**Exercise brief:**
With every picture left out, give the data below back exactly.

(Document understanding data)

┏━━

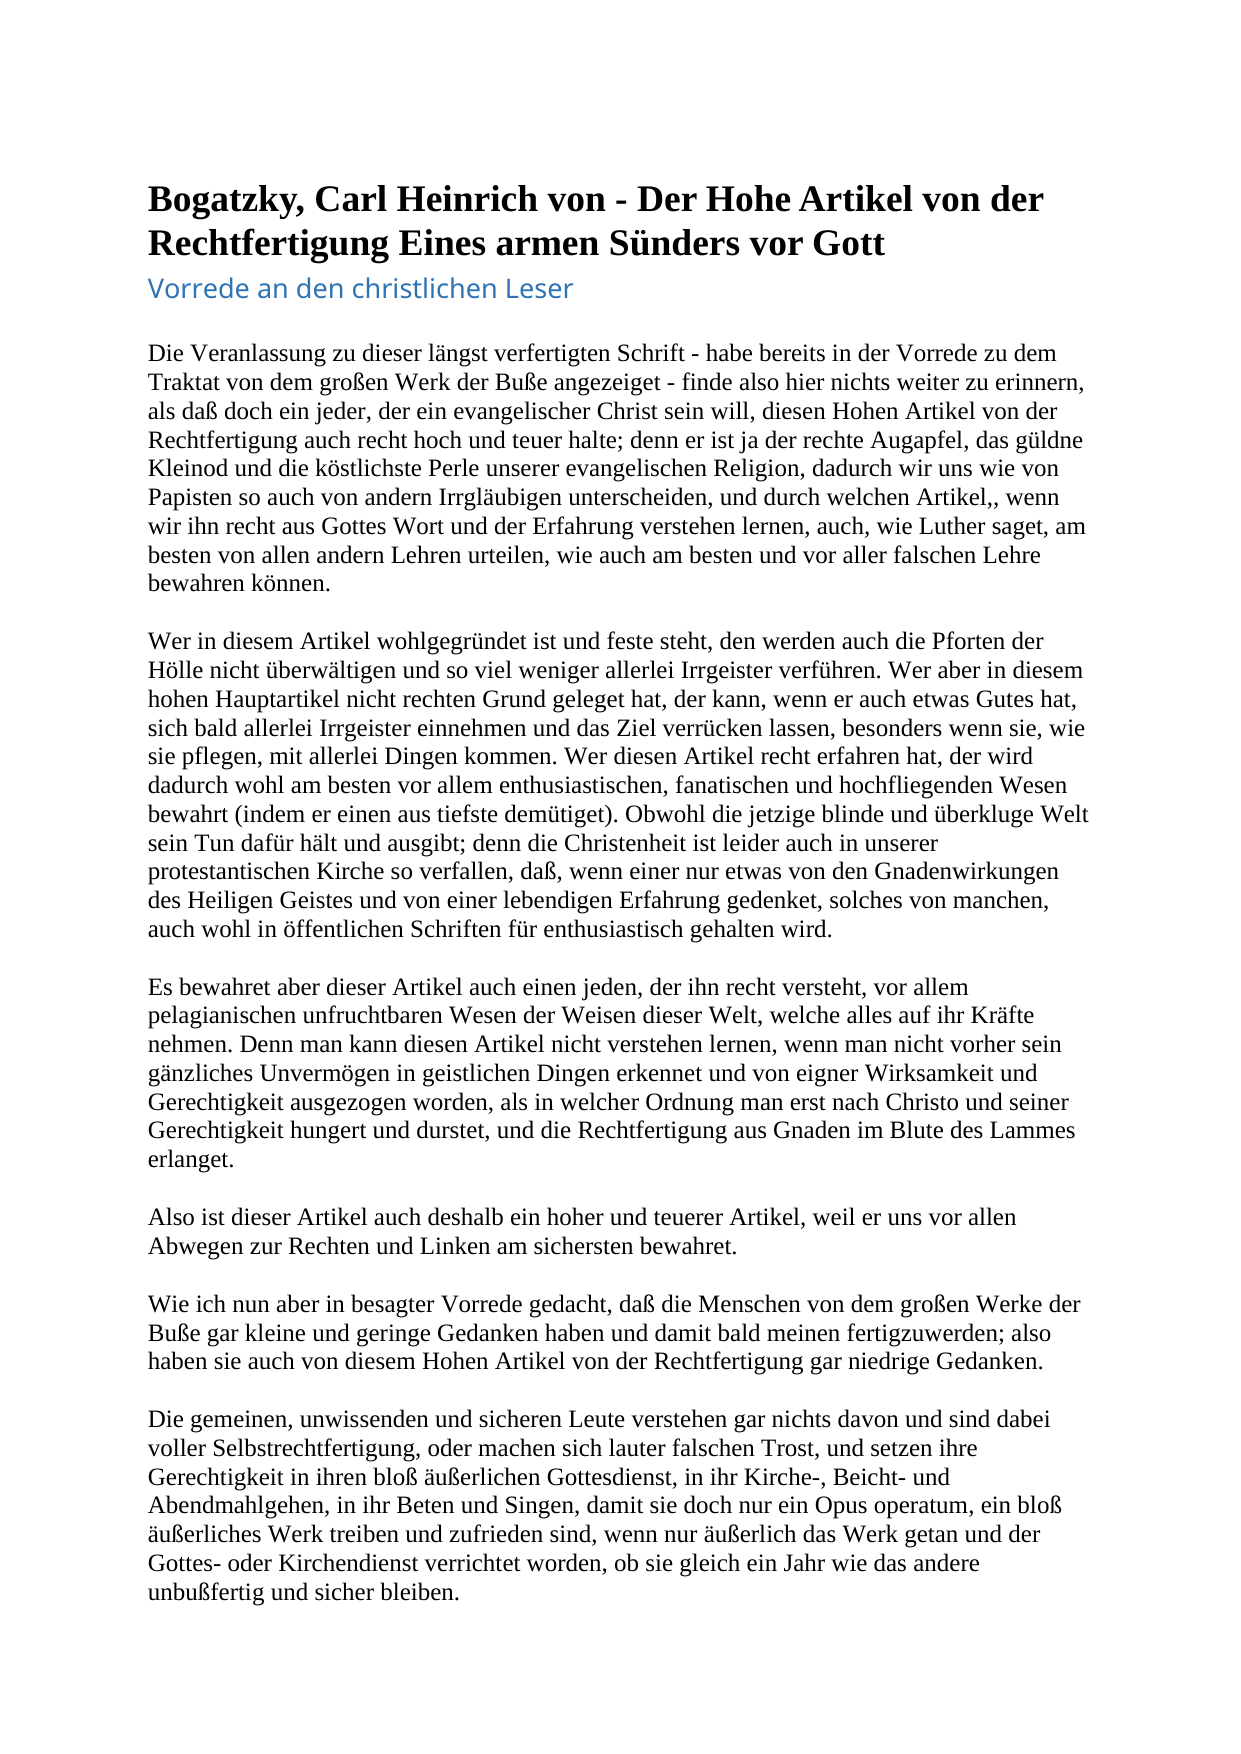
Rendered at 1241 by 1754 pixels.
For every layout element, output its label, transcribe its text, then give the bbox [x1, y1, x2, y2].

subtitle Vorrede an den christlichen Leser [148, 269, 1093, 306]
text Also ist dieser Artikel auch deshalb ein hoher und teuerer Artikel, weil er uns vor allen Abwegen zur Rechten und Linken am sichersten bewahret. [148, 1202, 1093, 1260]
subtitle Bogatzky, Carl Heinrich von - Der Hohe Artikel von der Rechtfertigung Eines armen Sünders vor Gott [148, 177, 1093, 263]
text Wer in diesem Artikel wohlgegründet ist und feste steht, den werden auch die Pforten der Hölle nicht überwältigen und so viel weniger allerlei Irrgeister verführen. Wer aber in diesem hohen Hauptartikel nicht rechten Grund geleget hat, der kann, wenn er auch etwas Gutes hat, sich bald allerlei Irrgeister einnehmen und das Ziel verrücken lassen, besonders wenn sie, wie sie pflegen, mit allerlei Dingen kommen. Wer diesen Artikel recht erfahren hat, der wird dadurch wohl am besten vor allem enthusiastischen, fanatischen und hochfliegenden Wesen bewahrt (indem er einen aus tiefste demütiget). Obwohl die jetzige blinde und überkluge Welt sein Tun dafür hält und ausgibt; denn die Christenheit ist leider auch in unserer protestantischen Kirche so verfallen, daß, wenn einer nur etwas von den Gnadenwirkungen des Heiligen Geistes und von einer lebendigen Erfahrung gedenket, solches von manchen, auch wohl in öffentlichen Schriften für enthusiastisch gehalten wird. [148, 626, 1093, 943]
text Die Veranlassung zu dieser längst verfertigten Schrift - habe bereits in der Vorrede zu dem Traktat von dem großen Werk der Buße angezeiget - finde also hier nichts weiter zu erinnern, als daß doch ein jeder, der ein evangelischer Christ sein will, diesen Hohen Artikel von der Rechtfertigung auch recht hoch und teuer halte; denn er ist ja der rechte Augapfel, das güldne Kleinod und die köstlichste Perle unserer evangelischen Religion, dadurch wir uns wie von Papisten so auch von andern Irrgläubigen unterscheiden, und durch welchen Artikel,, wenn wir ihn recht aus Gottes Wort und der Erfahrung verstehen lernen, auch, wie Luther saget, am besten von allen andern Lehren urteilen, wie auch am besten und vor aller falschen Lehre bewahren können. [148, 338, 1093, 597]
text Die gemeinen, unwissenden und sicheren Leute verstehen gar nichts davon und sind dabei voller Selbstrechtfertigung, oder machen sich lauter falschen Trost, und setzen ihre Gerechtigkeit in ihren bloß äußerlichen Gottesdienst, in ihr Kirche-, Beicht- und Abendmahlgehen, in ihr Beten und Singen, damit sie doch nur ein Opus operatum, ein bloß äußerliches Werk treiben und zufrieden sind, wenn nur äußerlich das Werk getan und der Gottes- oder Kirchendienst verrichtet worden, ob sie gleich ein Jahr wie das andere unbußfertig und sicher bleiben. [148, 1404, 1093, 1606]
text Wie ich nun aber in besagter Vorrede gedacht, daß die Menschen von dem großen Werke der Buße gar kleine und geringe Gedanken haben und damit bald meinen fertigzuwerden; also haben sie auch von diesem Hohen Artikel von der Rechtfertigung gar niedrige Gedanken. [148, 1289, 1093, 1375]
text Es bewahret aber dieser Artikel auch einen jeden, der ihn recht versteht, vor allem pelagianischen unfruchtbaren Wesen der Weisen dieser Welt, welche alles auf ihr Kräfte nehmen. Denn man kann diesen Artikel nicht verstehen lernen, wenn man nicht vorher sein gänzliches Unvermögen in geistlichen Dingen erkennet und von eigner Wirksamkeit und Gerechtigkeit ausgezogen worden, als in welcher Ordnung man erst nach Christo und seiner Gerechtigkeit hungert und durstet, und die Rechtfertigung aus Gnaden im Blute des Lammes erlanget. [148, 972, 1093, 1173]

┗━━

**Output:**
Rendered at 1241 by 1754 pixels.
For every layout element, output its label, transcribe its text, then give the bbox [x1, y1, x2, y2].

subtitle Vorrede an den christlichen Leser [148, 269, 1093, 306]
text Also ist dieser Artikel auch deshalb ein hoher und teuerer Artikel, weil er uns vor allen Abwegen zur Rechten und Linken am sichersten bewahret. [148, 1202, 1093, 1260]
subtitle Bogatzky, Carl Heinrich von - Der Hohe Artikel von der Rechtfertigung Eines armen Sünders vor Gott [148, 177, 1093, 263]
text Wer in diesem Artikel wohlgegründet ist und feste steht, den werden auch die Pforten der Hölle nicht überwältigen und so viel weniger allerlei Irrgeister verführen. Wer aber in diesem hohen Hauptartikel nicht rechten Grund geleget hat, der kann, wenn er auch etwas Gutes hat, sich bald allerlei Irrgeister einnehmen und das Ziel verrücken lassen, besonders wenn sie, wie sie pflegen, mit allerlei Dingen kommen. Wer diesen Artikel recht erfahren hat, der wird dadurch wohl am besten vor allem enthusiastischen, fanatischen und hochfliegenden Wesen bewahrt (indem er einen aus tiefste demütiget). Obwohl die jetzige blinde und überkluge Welt sein Tun dafür hält und ausgibt; denn die Christenheit ist leider auch in unserer protestantischen Kirche so verfallen, daß, wenn einer nur etwas von den Gnadenwirkungen des Heiligen Geistes und von einer lebendigen Erfahrung gedenket, solches von manchen, auch wohl in öffentlichen Schriften für enthusiastisch gehalten wird. [148, 626, 1093, 943]
text Die Veranlassung zu dieser längst verfertigten Schrift - habe bereits in der Vorrede zu dem Traktat von dem großen Werk der Buße angezeiget - finde also hier nichts weiter zu erinnern, als daß doch ein jeder, der ein evangelischer Christ sein will, diesen Hohen Artikel von der Rechtfertigung auch recht hoch und teuer halte; denn er ist ja der rechte Augapfel, das güldne Kleinod und die köstlichste Perle unserer evangelischen Religion, dadurch wir uns wie von Papisten so auch von andern Irrgläubigen unterscheiden, und durch welchen Artikel,, wenn wir ihn recht aus Gottes Wort und der Erfahrung verstehen lernen, auch, wie Luther saget, am besten von allen andern Lehren urteilen, wie auch am besten und vor aller falschen Lehre bewahren können. [148, 338, 1093, 597]
text Die gemeinen, unwissenden und sicheren Leute verstehen gar nichts davon und sind dabei voller Selbstrechtfertigung, oder machen sich lauter falschen Trost, und setzen ihre Gerechtigkeit in ihren bloß äußerlichen Gottesdienst, in ihr Kirche-, Beicht- und Abendmahlgehen, in ihr Beten und Singen, damit sie doch nur ein Opus operatum, ein bloß äußerliches Werk treiben und zufrieden sind, wenn nur äußerlich das Werk getan und der Gottes- oder Kirchendienst verrichtet worden, ob sie gleich ein Jahr wie das andere unbußfertig und sicher bleiben. [148, 1404, 1093, 1606]
text Wie ich nun aber in besagter Vorrede gedacht, daß die Menschen von dem großen Werke der Buße gar kleine und geringe Gedanken haben und damit bald meinen fertigzuwerden; also haben sie auch von diesem Hohen Artikel von der Rechtfertigung gar niedrige Gedanken. [148, 1289, 1093, 1375]
text Es bewahret aber dieser Artikel auch einen jeden, der ihn recht versteht, vor allem pelagianischen unfruchtbaren Wesen der Weisen dieser Welt, welche alles auf ihr Kräfte nehmen. Denn man kann diesen Artikel nicht verstehen lernen, wenn man nicht vorher sein gänzliches Unvermögen in geistlichen Dingen erkennet und von eigner Wirksamkeit und Gerechtigkeit ausgezogen worden, als in welcher Ordnung man erst nach Christo und seiner Gerechtigkeit hungert und durstet, und die Rechtfertigung aus Gnaden im Blute des Lammes erlanget. [148, 972, 1093, 1173]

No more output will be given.